Newly elected member for Fairfax Clive Palmer made his first day in Parliament memorable, not through his vote but by not voting, at least eight times. Most notably, he did not vote for repeal of the carbon tax. This, he claimed, was in no way due to a conflict of interest. As one of politics’ most famous quotes says, “he would, wouldn’t he”.
But Palmer’s own vote will not affect outcomes in any case. One vote, except when there is a hung parliament, makes no difference in the House of Representatives.

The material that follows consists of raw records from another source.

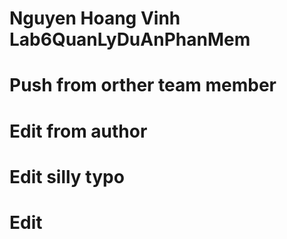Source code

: # Nguyen Hoang Vinh Lab6QuanLyDuAnPhanMem
# Push from orther team member
# Edit from author

# Edit silly typo

# Edit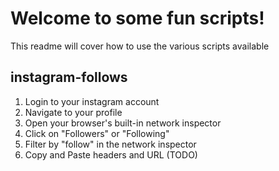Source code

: # Welcome to some fun scripts!
This readme will cover how to use the various scripts available

## instagram-follows
1. Login to your instagram account
2. Navigate to your profile
3. Open your browser's built-in network inspector
4. Click on "Followers" or "Following"
5. Filter by "follow" in the network inspector
6. Copy and Paste headers and URL (TODO)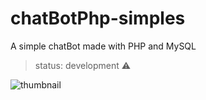 # chatBotPhp-simples

A simple chatBot made with PHP and MySQL

> status: development ⚠️

![thumbnail](https://user-images.githubusercontent.com/92328683/148699455-62a7c684-51b6-4671-8817-c92e878ffc5c.jpg)

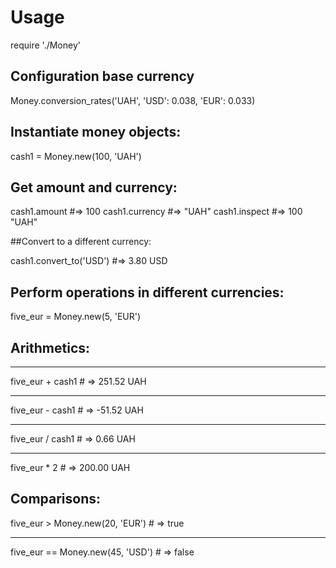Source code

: 

# Usage

require './Money'

## Configuration base currency

Money.conversion_rates('UAH', 'USD': 0.038, 'EUR': 0.033)

## Instantiate money objects:

cash1 = Money.new(100, 'UAH')

## Get amount and currency:

cash1.amount #=> 100
cash1.currency #=> "UAH"
cash1.inspect #=> 100  "UAH"

##Convert to a different currency:

cash1.convert_to('USD') #=> 3.80  USD

## Perform operations in different currencies:

five_eur = Money.new(5, 'EUR')

## Arithmetics:
 ***
 five_eur + cash1 # => 251.52  UAH
 ***
 five_eur - cash1 # => -51.52  UAH
 ***
 five_eur / cash1 # => 0.66  UAH
 ***
 five_eur * 2 # => 200.00  UAH

## Comparisons:
five_eur > Money.new(20, 'EUR') # => true
***
five_eur == Money.new(45, 'USD') # => false




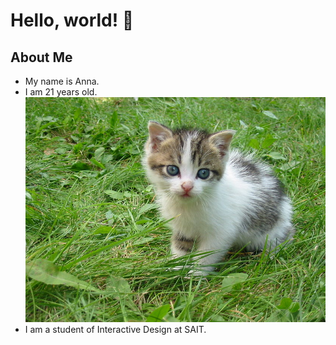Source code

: # Hello, world! 👋

## About Me

- My name is Anna.
- I am 21 years old.
![Kitty relaxing in grass](kitty.jpg "This photo represents my state of mind.")
- I am a student of Interactive Design at SAIT.

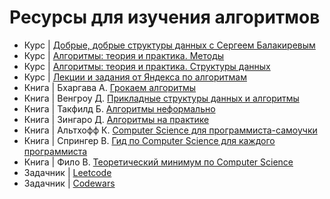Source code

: # Ресурсы для изучения алгоритмов

- Курс | [Добрые, добрые структуры данных с Сергеем Балакиревым](https://stepik.org/course/134212)
- Курс | [Алгоритмы: теория и практика. Методы](https://stepik.org/course/217)
- Курс | [Алгоритмы: теория и практика. Структуры данных](https://stepik.org/course/1547)
- Курс | [Лекции и задания от Яндекса по алгоритмам](https://yandex.ru/yaintern/algorithm-training)
- Книга | Бхаргава А. [Грокаем алгоритмы](https://www.piter.com/collection/all/product/grokaem-algoritmy-illyustrirovannoe-posobie-dlya-programmistov-i-lyubopytstvuyuschih-2)
- Книга | Венгроу Д. [Прикладные структуры данных и алгоритмы](https://www.piter.com/collection/all/product/prikladnye-struktury-dannyh-i-algoritmy-prokachivaem-navyki)
- Книга | Такфилд Б. [Алгоритмы неформально](https://www.piter.com/collection/all/product/algoritmy-neformalno-instruktsiya-dlya-nachinayuschih-pitonistov)
- Книга | Зингаро Д. [Алгоритмы на практике](https://www.piter.com/collection/all/product/algoritmy-na-praktike)
- Книга | Альтхофф К. [Computer Science для программиста-самоучки](https://www.piter.com/collection/all/product/computer-science-dlya-programmista-samouchki-vse-chto-nuzhno-znat-o-strukturah-dannyh-i-algoritmah)
- Книга | Спрингер В. [Гид по Computer Science для каждого программиста](https://www.piter.com/collection/all/product/gid-po-computer-science-dlya-kazhdogo-programmista)
- Книга | Фило В. [Теоретический минимум по Computer Science](https://www.piter.com/collection/all/product/teoreticheskiy-minimum-po-computer-science-vse-chto-nuzhno-programmistu-i-razrabotchiku)
- Задачник | [Leetcode](https://leetcode.com/)
- Задачник | [Codewars](https://www.codewars.com/)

By contrast, the Palmer United Party senators will potentially have much more power, especially now Victorian Senator-elect from the Motoring Enthusiast Party, Ricky Muir, has pledged his support for the Palmer United Party. There are two certain PUP senators — Glenn Lazarus from Queensland and Jacqui Lambie from Tasmania — and potentially a third from Western Australia (Zhenya/Dio Wang), depending on what the High Court decides to do with the Senate election in WA. That is a bloc of three or four senators, enough to make a real difference to the outcome of Senate votes.
They owe their positions to Palmer, although he maintains they are individuals, saying: “each individual has to look into his own heart and say, ‘do I think I have conflict?’ … and if you do think you have a conflict you should do the right thing.”
Technically, Palmer is correct. The conflict-of-interest rules are about individual pecuniary interests, not parties. The House of Representatives Practice (2012) says:
“Standing order 134(a) states that a Member may not vote in a division on a question about a matter, other than public policy, in which he or she has a particular direct pecuniary interest. Public policy can be defined as government policy, not identifying any particular person individually and immediately.”
It notes that under this definition expulsion of a member of parliament for conflict of interest is highly unlikely, because almost everything that is debated is public policy. In other words, Palmer under the rule could vote on any tax bill (for example) unless it proposed a tax penalty or tax concession for Clive Palmer by name, or applied solely to a company he owned and no other company. The chance of that is minimal. Similarly, he would be able to vote on any spending or regulation bill provided it did not immediately identify him or his companies.
But even in the case of legislation that would directly affect Palmer’s interests, his senators would not be bound by the same rules. The PUP senators don’t own mining and energy companies, even though their party founder does, and they will be free to vote how they want. Our parliamentary rules never envisaged a situation where a wealthy individual would use that wealth to create a party in his own name and propel others into the Senate. As observed in Crikey previously we have to look back to the history of the British Parliament, decades prior to Australian Federation, to find any precedents.
When the new Senate commences from July 1 next year, PUP senators will face a hard choice: they could take the position that a conflict arises only if it affects their own personal pecuniary interests, or they could be guided by Palmer’s register of interests and take that into account. It will depend on how much public and media pressure they feel under to take the broader community view of conflict of interest.
We should also not discount the possibility that over time the influence Clive Palmer wields over “his” senators will diminish. When they arrive in the Senate they will be surrounded by people who will tell them that they were elected not due to the PUP vote but because of their own sporting talent, popularity, unique understanding of the people of Tasmania/Queensland/WA, intelligence, wisdom, insights, or whatever else might appeal to the senator in question.
Senator Mal Colston, for example, decided to leave the Labor Party and sit as an independent after the Howard government plied him with just such flattery. If the same applies with PUP senators, they might be camp-drafted out of the party and turned to other causes.
If that does not happen, though, the decisions of the PUP in the Senate have enormous potential to involve conflict of interest: arising not from the formal rules but from public perception.